Ricupero next contends that the bar imposed by the NASD is improper because it is punitive, not remedial. We disagree. In considering the SEC's sustainer of sanctions, "[o]ur foremost consideration must . . . be whether [a] sanction protects the trading public from further harm." McCarthy, 406 F.3d at 188. "Although general deterrence is not, by itself, sufficient justification for expulsion or suspension, . . . it may be considered as part of the overall remedial inquiry." Id. at 189. Here, in light of, inter alia, the NASD's self-regulatory function; the importance of the information requested; the NASD's repeated attempts to obtain a response; the seriousness of Rule 8210 violations generally; and the need to prevent Ricupero from reentering the securities industry, we find that the SEC acted within its discretion in concluding that a permanent bar was the appropriate remedy for Ricupero's violations.
Finally, Ricupero argues that the SEC erred in failing to explain why a lesser sanction should not have been imposed. Ricupero's argument fails. As a preliminary matter, the SEC is not required to impose the least onerous sanction available to it. See Paz Secs., Inc. v. SEC, 566 F.3d 1172, 1176 (D.C. Cir. 2009). In this case, the SEC properly applied the NASD's Sanction Guidelines, as well as its accompanying "Principal Considerations," and explained in detail its reasons for rejecting Ricupero's contention that a lesser sanction was appropriate. We therefore conclude that the SEC sufficiently provided its reasons for sustaining the permanent bar imposed by the NASD.

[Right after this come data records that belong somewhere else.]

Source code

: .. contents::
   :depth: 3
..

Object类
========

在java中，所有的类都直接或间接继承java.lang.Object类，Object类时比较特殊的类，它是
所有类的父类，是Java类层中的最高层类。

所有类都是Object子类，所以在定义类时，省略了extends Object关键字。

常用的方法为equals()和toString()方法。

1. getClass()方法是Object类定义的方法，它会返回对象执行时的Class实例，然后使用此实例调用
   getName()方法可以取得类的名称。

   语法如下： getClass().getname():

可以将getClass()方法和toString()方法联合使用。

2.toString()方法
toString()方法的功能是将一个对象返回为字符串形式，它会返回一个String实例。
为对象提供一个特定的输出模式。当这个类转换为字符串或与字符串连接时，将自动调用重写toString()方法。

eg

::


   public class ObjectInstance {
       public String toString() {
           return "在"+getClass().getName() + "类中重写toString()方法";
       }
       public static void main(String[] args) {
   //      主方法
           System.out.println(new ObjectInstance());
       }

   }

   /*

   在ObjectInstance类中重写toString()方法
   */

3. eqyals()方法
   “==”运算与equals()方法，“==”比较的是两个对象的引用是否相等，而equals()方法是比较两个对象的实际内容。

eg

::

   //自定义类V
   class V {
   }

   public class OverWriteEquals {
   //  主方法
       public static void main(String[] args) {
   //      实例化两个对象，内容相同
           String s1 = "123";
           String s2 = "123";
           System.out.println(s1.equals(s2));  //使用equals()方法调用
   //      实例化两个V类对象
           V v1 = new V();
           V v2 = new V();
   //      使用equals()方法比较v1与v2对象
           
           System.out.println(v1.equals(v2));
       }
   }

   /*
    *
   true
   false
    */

We have reviewed Ricupero's remaining arguments and find them to be waived or without merit. See 15 U.S.C. § 78y(c)(1) ("No objection to an order or rule of the [Securities and Exchange] Commission, for which review is sought under this section, may be considered by the court unlessit was urged before the Commission or there was reasonable ground for failure to do so."). For the foregoing reasons, the petition for review is DENIED.